Pussy Riot two freed under Russian’s amnesty law

By | Published on Monday 23 December 2013

Pussy Riot

As expected, the two jailed members of punk protest group Pussy Riot have been released from prison just in time for Christmas as part of an amnesty bill recently pushed through the Russian parliament by President Putin.

The clemency legislation was officially written to celebrate the 20th anniversary of Russia’s post-Soviet constitution, though many see it as a bid by the Russian government to put to bed various controversial prosecutions that have occurred in the country in recent years ahead of next February’s Winter Olympics. Presumably the hope is that, with many political prisoners freed, Russian spin-doctors can focus their efforts instead on countering international opposition expected during the big winter sports fest to the country’s recent anti-gay legislation.

Either way, neither Pussy Riot members, Nadezhda Tolokonnikova and Maria Alyokhina, were especially pleased with the circumstances of their early release, which they have dubbed a pre-Olympics “PR stunt”. As it was, the two women, jailed for their part in an anti-Putin protest performance in a Moscow church in early 2012, were nearing the end of their jail sentences anyway, and their prosecution and jailing has been called into question by the Russian Supreme Court.

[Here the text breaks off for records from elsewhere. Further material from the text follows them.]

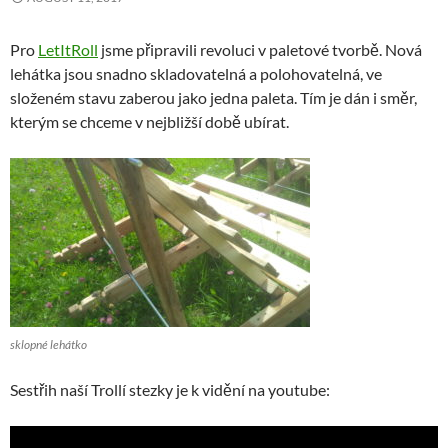
Pro
LetItRoll
jsme připravili revoluci v paletové tvorbě. Nová
lehátka jsou snadno skladovatelná a polohovatelná, ve
složeném stavu zaberou jako jedna paleta. Tím je dán i směr,
kterým se chceme v nejbližší době ubírat.
sklopné lehátko
Sestřih naší Trollí stezky je k vidění na youtube:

Whereas another high profile Putin opponent let out of jail by the amnesty law, businessman Mikhail Khodorkovsky, has been pretty conciliatory since his release last week, the husband of Tolokonnikova has told the BBC of his wife and fellow jailed Pussy Riot member “the only thing they have acquired over their two years in prison is their confidence to continue fighting Putin’s regime even harder”.

Tolokonnikova herself said after being freed from the Siberian jail that she had recently been moved to: “They [the government] just put on another show ahead of the Olympics, such is their big desire to prevent all European countries from boycotting our Russian Olympics. But let us remember about all those people who are not much talked about and are even forgotten but who still need to come out of their jails as they don’t belong there”.

Earlier, Alyokhina called the way she had been released “a profanation” and “a PR exercise”, adding: “If I had a choice to refuse [the amnesty], I would have, without a doubt”.

The two women are now expected to consult other human rights groups about future protests, including a campaign to call for prison reform in Russia.